Final answer:
The probability that exactly 3 out of 7 cars with a protection system will be recovered, given a 50% chance of recovery per car, is 0.2734 (option A).
Step-by-step explanation:
The question is asking for the probability that exactly 3 out of 7 cars with a protection system will be recovered, given that a car with a protection system will be recovered 50% of the time.
This is a typical binomial probability problem, where the number of trials is 7 (the number of cars), the number of successes sought is 3 (the cars recovered), and the probability of success on a single trial is 0.5 (50% chance of recovery).
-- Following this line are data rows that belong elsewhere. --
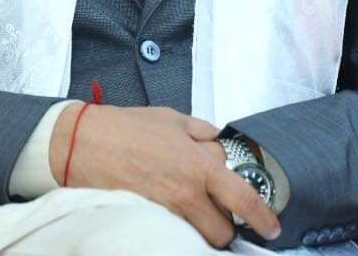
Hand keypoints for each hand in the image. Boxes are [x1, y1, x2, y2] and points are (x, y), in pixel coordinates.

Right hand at [49, 104, 280, 247]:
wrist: (86, 144)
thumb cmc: (128, 128)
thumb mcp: (172, 119)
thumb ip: (202, 132)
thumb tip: (218, 142)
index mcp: (198, 164)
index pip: (242, 198)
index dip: (262, 217)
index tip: (271, 226)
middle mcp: (186, 193)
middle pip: (221, 231)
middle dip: (225, 228)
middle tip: (218, 213)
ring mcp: (166, 213)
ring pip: (198, 238)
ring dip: (201, 231)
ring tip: (192, 213)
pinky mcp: (148, 223)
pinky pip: (173, 235)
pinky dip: (178, 230)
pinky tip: (171, 216)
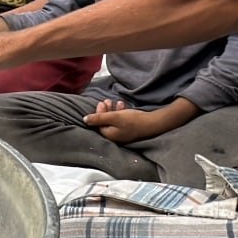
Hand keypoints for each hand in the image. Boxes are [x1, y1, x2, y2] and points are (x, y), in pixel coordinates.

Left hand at [85, 98, 199, 143]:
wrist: (153, 123)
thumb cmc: (133, 121)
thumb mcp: (114, 117)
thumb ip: (98, 118)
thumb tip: (84, 120)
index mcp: (109, 135)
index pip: (98, 124)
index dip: (98, 113)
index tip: (101, 103)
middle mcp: (115, 137)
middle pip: (105, 122)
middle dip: (104, 110)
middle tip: (106, 101)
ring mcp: (123, 133)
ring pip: (113, 120)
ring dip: (112, 110)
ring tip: (114, 101)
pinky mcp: (130, 129)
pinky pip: (121, 120)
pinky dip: (120, 112)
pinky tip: (122, 104)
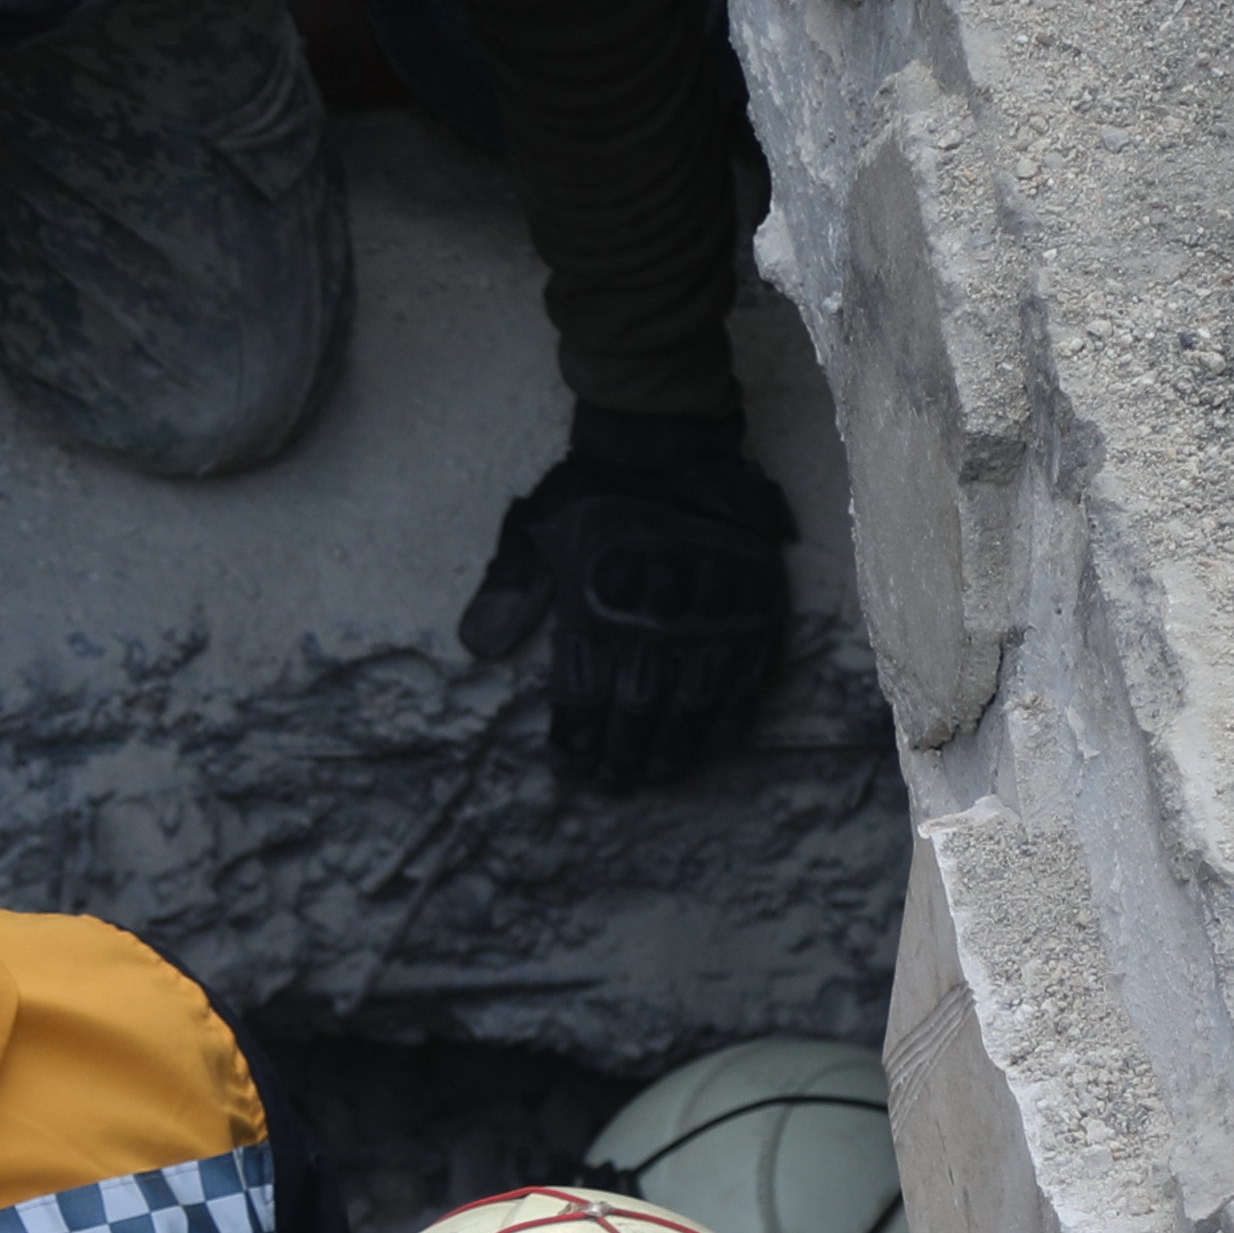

To calculate the probability, we use the binomial probability formula:
P(X = k) = C(n, k) × p^k × (1-p)^(n-k),
where:
- P(X = k) is the probability of k successes in n trials,
- C(n, k) is the number of combinations of n items taken k at a time, often written as n choose k,
- p is the probability of success on a single trial,
- n is the total number of trials,
- k is the number of successful trials.
Plugging in the values we have:
P(X = 3) = C(7, 3) × 0.5^3 × (1-0.5)^(7-3),
Calculating this we get:
P(X = 3) = 35 × 0.125 × 0.0625 = 0.2734375,
So, the probability that exactly 3 out of 7 cars will be recovered is 0.2734, which corresponds to option A.